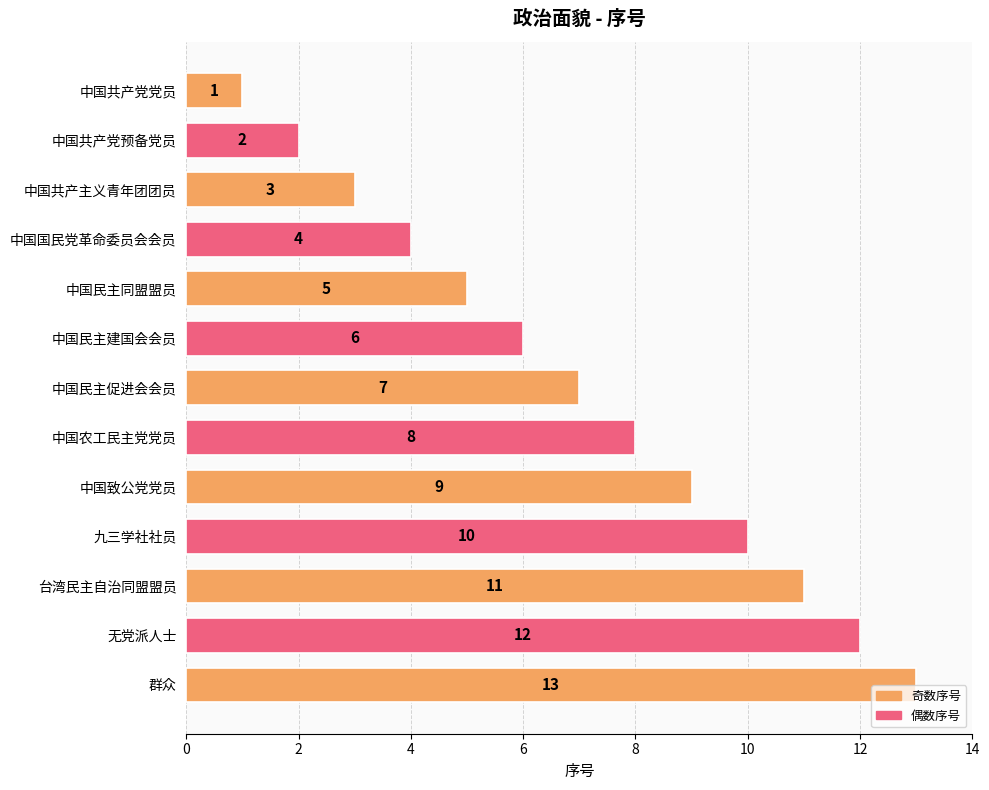

True or false: the data shows 11 at 中国民主促进会会员.

False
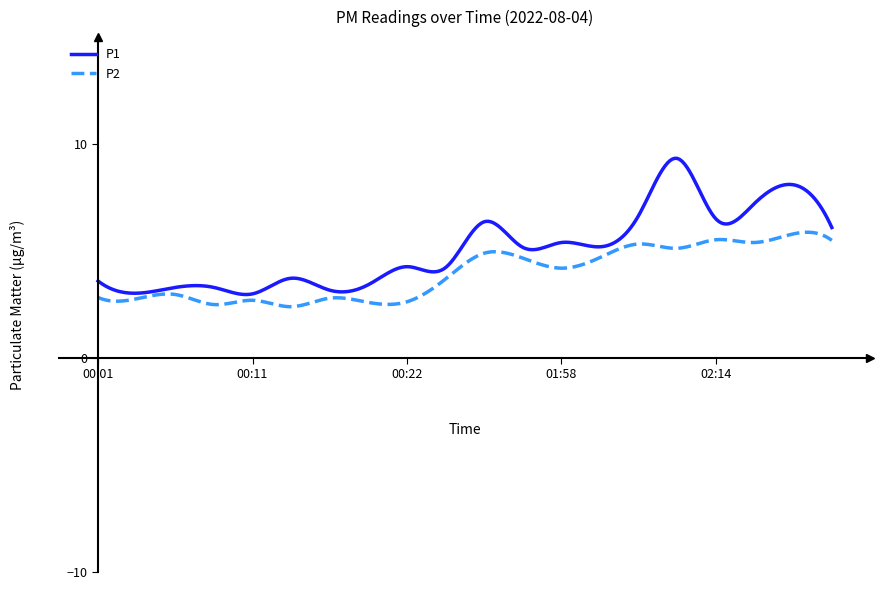

List the series in order of their peak value, highest first.

P1, P2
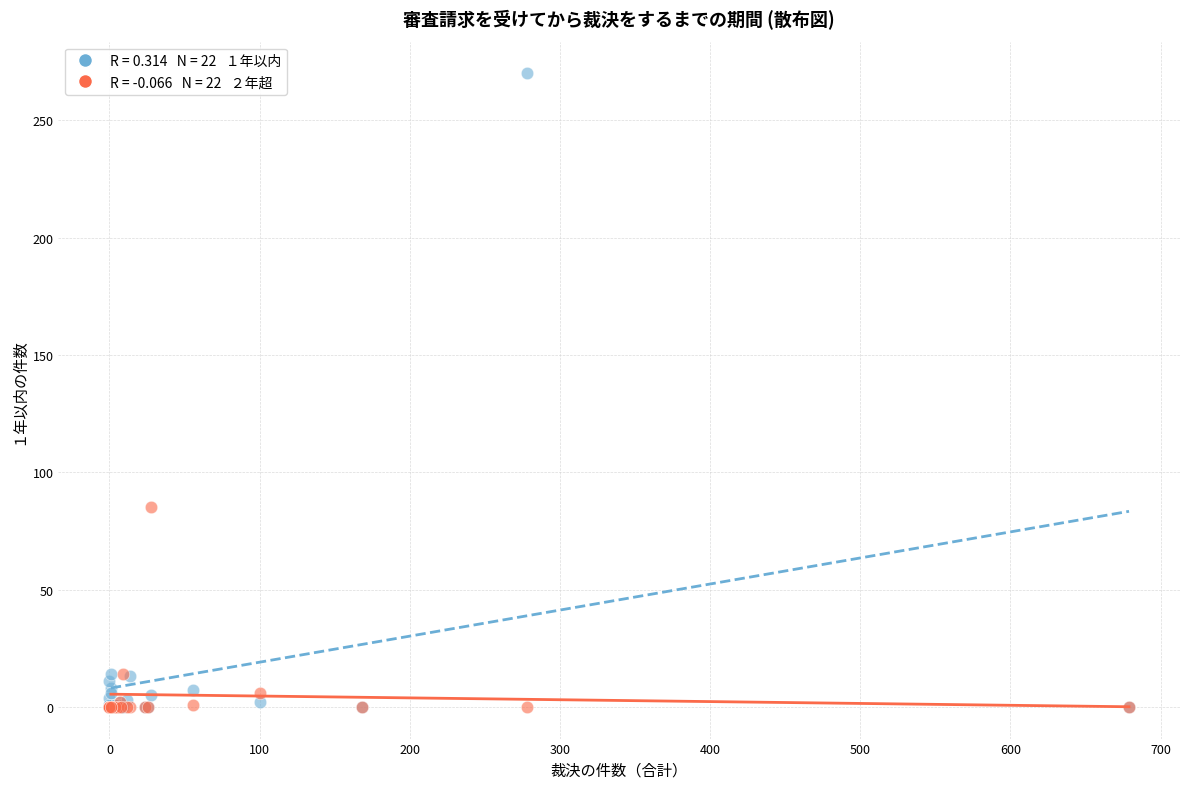

Across all series, what Y value is closest to 135?

85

Exercise -> Count the lines in the listing above that contain the word "value", and state only the resulting number.

Solution to this task -> 2